Принято считать, что нападение фашистской Германии на СССР началось нанесением авиационных и артиллерийских ударов. Однако масштаб и характер диверсионных действий в тылу советских войск позволяет говорить о нанесении немецкой армией также и диверсионного удара, который предшествовал боевым действиям авиации и артиллерии и вторжению немецких войск. Целью удара было нарушить управление войсками и не допустить передачи в приграничные округа, соединения и части приказов и директив о приведении их в высшие степени боевой готовности, выходе в районы оперативного предназначения и занятии огневых позиций. Таким образом, форма применения немецких сил и средств со специальными задачами в тылу советских войск в первые часы войны имела признаки диверсионного удара по государственным и военным линиям связи и управления.

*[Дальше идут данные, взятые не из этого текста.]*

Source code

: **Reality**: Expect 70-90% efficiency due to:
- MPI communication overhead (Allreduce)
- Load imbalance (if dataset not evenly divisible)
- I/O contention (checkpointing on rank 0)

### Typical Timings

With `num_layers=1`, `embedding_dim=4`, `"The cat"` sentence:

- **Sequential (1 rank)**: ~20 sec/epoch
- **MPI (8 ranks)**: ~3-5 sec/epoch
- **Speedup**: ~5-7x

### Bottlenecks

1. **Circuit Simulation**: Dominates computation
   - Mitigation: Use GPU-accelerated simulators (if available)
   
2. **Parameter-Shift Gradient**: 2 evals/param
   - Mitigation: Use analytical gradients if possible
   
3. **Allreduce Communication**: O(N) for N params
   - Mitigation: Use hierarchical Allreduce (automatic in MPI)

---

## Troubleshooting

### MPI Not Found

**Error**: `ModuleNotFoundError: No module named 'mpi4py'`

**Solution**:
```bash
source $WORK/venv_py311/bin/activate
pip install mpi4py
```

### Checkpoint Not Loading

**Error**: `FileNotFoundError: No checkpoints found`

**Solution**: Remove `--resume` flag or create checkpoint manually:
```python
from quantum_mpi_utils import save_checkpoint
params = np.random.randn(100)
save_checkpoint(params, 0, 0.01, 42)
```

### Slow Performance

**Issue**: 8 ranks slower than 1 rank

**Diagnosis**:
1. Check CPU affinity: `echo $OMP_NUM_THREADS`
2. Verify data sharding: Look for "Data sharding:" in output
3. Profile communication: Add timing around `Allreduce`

Оперативно-стратегический масштаб и значение этого диверсионного удара немцев в самом начале войны подтверждается его последующей оценкой Маршалом Советского Союза Г.К. Жуковым, бывшего тогда начальником Генерального штаба Красной Армии. «Чуть позже нам стало известно, что перед рассветом 22 июня во всех западных приграничных округах была нарушена проводная связь с войсками и штабы военных округов и армий не имели возможности быстро передать свои распоряжения. Заброшенная немцами на нашу территорию агентура и диверсионные группы разрушали проволочную связь, убивали делегатов связи и нападали на командиров. В штабы округов из различных источников начали поступать самые противоречивые сведения, зачастую провокационного характера. Генеральный штаб, в свою очередь, не мог добиться от штабов округов и войск правдивых сведений, и, естественно, это не могло не поставить на какой-то момент Главное Командование и Генеральный штаб в затруднительное положение»{79}. О серьезных затруднениях в управлении войсками из-за нарушений линий проводной связи немецкими диверсионными отрядами писал Маршал Советского Союза И.Х. Баграмян в книге «Так начиналась война»{80} и другие полководцы Великой Отечественной войны.

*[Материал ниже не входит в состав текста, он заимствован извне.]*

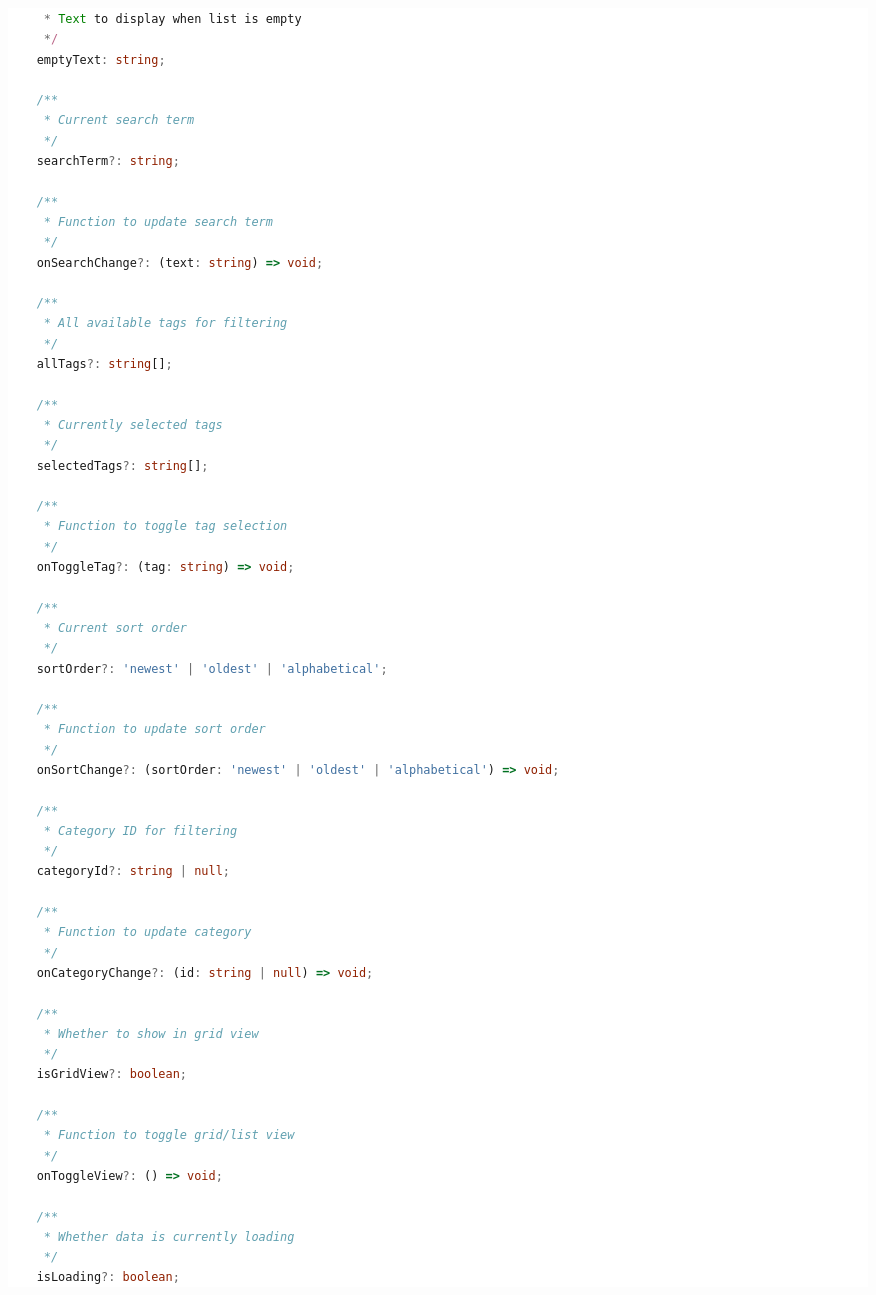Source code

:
 ```typescript
     * Text to display when list is empty
     */
    emptyText: string;

    /**
     * Current search term
     */
    searchTerm?: string;

    /**
     * Function to update search term
     */
    onSearchChange?: (text: string) => void;

    /**
     * All available tags for filtering
     */
    allTags?: string[];

    /**
     * Currently selected tags
     */
    selectedTags?: string[];

    /**
     * Function to toggle tag selection
     */
    onToggleTag?: (tag: string) => void;

    /**
     * Current sort order
     */
    sortOrder?: 'newest' | 'oldest' | 'alphabetical';

    /**
     * Function to update sort order
     */
    onSortChange?: (sortOrder: 'newest' | 'oldest' | 'alphabetical') => void;

    /**
     * Category ID for filtering
     */
    categoryId?: string | null;

    /**
     * Function to update category
     */
    onCategoryChange?: (id: string | null) => void;

    /**
     * Whether to show in grid view
     */
    isGridView?: boolean;

    /**
     * Function to toggle grid/list view
     */
    onToggleView?: () => void;

    /**
     * Whether data is currently loading
     */
    isLoading?: boolean;
```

Таким образом, применение широкомасштабных диверсионных действий для нарушения управления войсками и работы коммуникаций, выполнения других специальных задач в тылу противника в начальном периоде войны и в последующих военных действиях, а также использование «пятой колонны» являлись составной частью немецкой теории «блицкрига». Вместе с тем, несмотря на выявленную серьезную уязвимость немецкой армии в техническом и тыловом обеспечении войск в ходе длительных боевых действий, советская военная доктрина в предвоенный период не предусматривала организацию диверсионных действий в тылу противника специальными регулярными соединениями, частями и подразделениями Красной Армии или другими вооруженными формированиями в форме систематических специальных действий или специальной операции в оперативном или стратегическом масштабах. Применение сил и средств для диверсионных и других специальных действий в тылу противника не входило в оперативные планы приграничных военных округов, а также воздушно-десантных, инженерных войск и кавалерии, и не было включено соответствующими главами в полевые и боевые уставы родов войск и служб. Формы боевого применения сил и средств в тылу противника не были разработаны в теоретическом плане и не освоены в оперативной и боевой подготовке войск. В военных академиях и училищах, школах и курсах боевой подготовки войск вопросам партизанских действий не уделялось должного внимания. Промышленностью не был освоен выпуск мин и минно-взрывных средств, специально предназначенных для применения на железных и шоссейных дорогах. Организации Общества содействия обороне, авиационному и химическому строительству (Осоавиахим) в своей деятельности по военной подготовке населения также не занимались вопросами подготовки и ведения партизанских действий.